TASK STATEMENT:
What you return must match the listing word for word.

PROVIDED RECORDS:
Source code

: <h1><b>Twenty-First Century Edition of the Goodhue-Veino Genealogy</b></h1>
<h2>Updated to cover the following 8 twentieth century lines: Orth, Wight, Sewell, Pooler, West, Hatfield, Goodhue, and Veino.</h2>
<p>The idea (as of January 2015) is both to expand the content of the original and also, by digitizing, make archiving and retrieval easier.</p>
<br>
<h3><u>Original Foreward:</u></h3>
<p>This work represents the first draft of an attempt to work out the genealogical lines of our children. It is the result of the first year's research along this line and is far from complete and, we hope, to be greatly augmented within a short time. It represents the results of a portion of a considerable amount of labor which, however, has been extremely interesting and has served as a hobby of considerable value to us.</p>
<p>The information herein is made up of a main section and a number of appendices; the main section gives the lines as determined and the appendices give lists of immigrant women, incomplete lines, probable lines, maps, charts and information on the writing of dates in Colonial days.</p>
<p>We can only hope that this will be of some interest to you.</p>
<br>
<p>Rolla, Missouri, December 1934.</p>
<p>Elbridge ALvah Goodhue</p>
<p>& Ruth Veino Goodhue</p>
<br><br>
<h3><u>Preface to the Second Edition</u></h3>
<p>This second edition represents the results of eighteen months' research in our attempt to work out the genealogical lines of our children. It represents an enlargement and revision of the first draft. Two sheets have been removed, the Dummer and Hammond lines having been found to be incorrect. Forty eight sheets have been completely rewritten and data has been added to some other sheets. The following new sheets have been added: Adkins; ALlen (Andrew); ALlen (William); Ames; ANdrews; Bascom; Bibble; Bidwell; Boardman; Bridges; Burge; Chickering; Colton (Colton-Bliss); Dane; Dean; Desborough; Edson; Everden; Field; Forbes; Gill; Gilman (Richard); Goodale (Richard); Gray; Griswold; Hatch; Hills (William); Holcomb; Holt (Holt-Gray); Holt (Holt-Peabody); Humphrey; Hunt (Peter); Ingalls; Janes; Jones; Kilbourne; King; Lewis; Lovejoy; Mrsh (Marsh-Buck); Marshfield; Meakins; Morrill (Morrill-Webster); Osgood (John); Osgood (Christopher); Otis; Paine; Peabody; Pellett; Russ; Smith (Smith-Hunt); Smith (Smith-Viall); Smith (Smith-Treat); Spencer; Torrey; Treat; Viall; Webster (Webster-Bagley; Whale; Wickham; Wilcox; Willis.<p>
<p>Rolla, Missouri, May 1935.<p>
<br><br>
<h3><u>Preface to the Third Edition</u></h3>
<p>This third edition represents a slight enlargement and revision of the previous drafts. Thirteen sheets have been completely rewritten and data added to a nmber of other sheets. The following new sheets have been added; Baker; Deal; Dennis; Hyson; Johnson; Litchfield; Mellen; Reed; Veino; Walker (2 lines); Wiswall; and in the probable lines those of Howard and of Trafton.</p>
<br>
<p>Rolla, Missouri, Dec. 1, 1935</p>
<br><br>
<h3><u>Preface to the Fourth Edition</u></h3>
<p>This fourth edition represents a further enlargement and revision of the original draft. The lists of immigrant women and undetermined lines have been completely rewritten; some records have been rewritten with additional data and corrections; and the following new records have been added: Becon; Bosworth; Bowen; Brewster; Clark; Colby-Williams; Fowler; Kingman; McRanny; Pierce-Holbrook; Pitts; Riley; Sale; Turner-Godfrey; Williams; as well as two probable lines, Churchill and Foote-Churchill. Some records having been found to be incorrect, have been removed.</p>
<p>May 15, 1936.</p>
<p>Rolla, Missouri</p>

RESPONSE BOX:
Source code

: <h1><b>Twenty-First Century Edition of the Goodhue-Veino Genealogy</b></h1>
<h2>Updated to cover the following 8 twentieth century lines: Orth, Wight, Sewell, Pooler, West, Hatfield, Goodhue, and Veino.</h2>
<p>The idea (as of January 2015) is both to expand the content of the original and also, by digitizing, make archiving and retrieval easier.</p>
<br>
<h3><u>Original Foreward:</u></h3>
<p>This work represents the first draft of an attempt to work out the genealogical lines of our children. It is the result of the first year's research along this line and is far from complete and, we hope, to be greatly augmented within a short time. It represents the results of a portion of a considerable amount of labor which, however, has been extremely interesting and has served as a hobby of considerable value to us.</p>
<p>The information herein is made up of a main section and a number of appendices; the main section gives the lines as determined and the appendices give lists of immigrant women, incomplete lines, probable lines, maps, charts and information on the writing of dates in Colonial days.</p>
<p>We can only hope that this will be of some interest to you.</p>
<br>
<p>Rolla, Missouri, December 1934.</p>
<p>Elbridge ALvah Goodhue</p>
<p>& Ruth Veino Goodhue</p>
<br><br>
<h3><u>Preface to the Second Edition</u></h3>
<p>This second edition represents the results of eighteen months' research in our attempt to work out the genealogical lines of our children. It represents an enlargement and revision of the first draft. Two sheets have been removed, the Dummer and Hammond lines having been found to be incorrect. Forty eight sheets have been completely rewritten and data has been added to some other sheets. The following new sheets have been added: Adkins; ALlen (Andrew); ALlen (William); Ames; ANdrews; Bascom; Bibble; Bidwell; Boardman; Bridges; Burge; Chickering; Colton (Colton-Bliss); Dane; Dean; Desborough; Edson; Everden; Field; Forbes; Gill; Gilman (Richard); Goodale (Richard); Gray; Griswold; Hatch; Hills (William); Holcomb; Holt (Holt-Gray); Holt (Holt-Peabody); Humphrey; Hunt (Peter); Ingalls; Janes; Jones; Kilbourne; King; Lewis; Lovejoy; Mrsh (Marsh-Buck); Marshfield; Meakins; Morrill (Morrill-Webster); Osgood (John); Osgood (Christopher); Otis; Paine; Peabody; Pellett; Russ; Smith (Smith-Hunt); Smith (Smith-Viall); Smith (Smith-Treat); Spencer; Torrey; Treat; Viall; Webster (Webster-Bagley; Whale; Wickham; Wilcox; Willis.<p>
<p>Rolla, Missouri, May 1935.<p>
<br><br>
<h3><u>Preface to the Third Edition</u></h3>
<p>This third edition represents a slight enlargement and revision of the previous drafts. Thirteen sheets have been completely rewritten and data added to a nmber of other sheets. The following new sheets have been added; Baker; Deal; Dennis; Hyson; Johnson; Litchfield; Mellen; Reed; Veino; Walker (2 lines); Wiswall; and in the probable lines those of Howard and of Trafton.</p>
<br>
<p>Rolla, Missouri, Dec. 1, 1935</p>
<br><br>
<h3><u>Preface to the Fourth Edition</u></h3>
<p>This fourth edition represents a further enlargement and revision of the original draft. The lists of immigrant women and undetermined lines have been completely rewritten; some records have been rewritten with additional data and corrections; and the following new records have been added: Becon; Bosworth; Bowen; Brewster; Clark; Colby-Williams; Fowler; Kingman; McRanny; Pierce-Holbrook; Pitts; Riley; Sale; Turner-Godfrey; Williams; as well as two probable lines, Churchill and Foote-Churchill. Some records having been found to be incorrect, have been removed.</p>
<p>May 15, 1936.</p>
<p>Rolla, Missouri</p>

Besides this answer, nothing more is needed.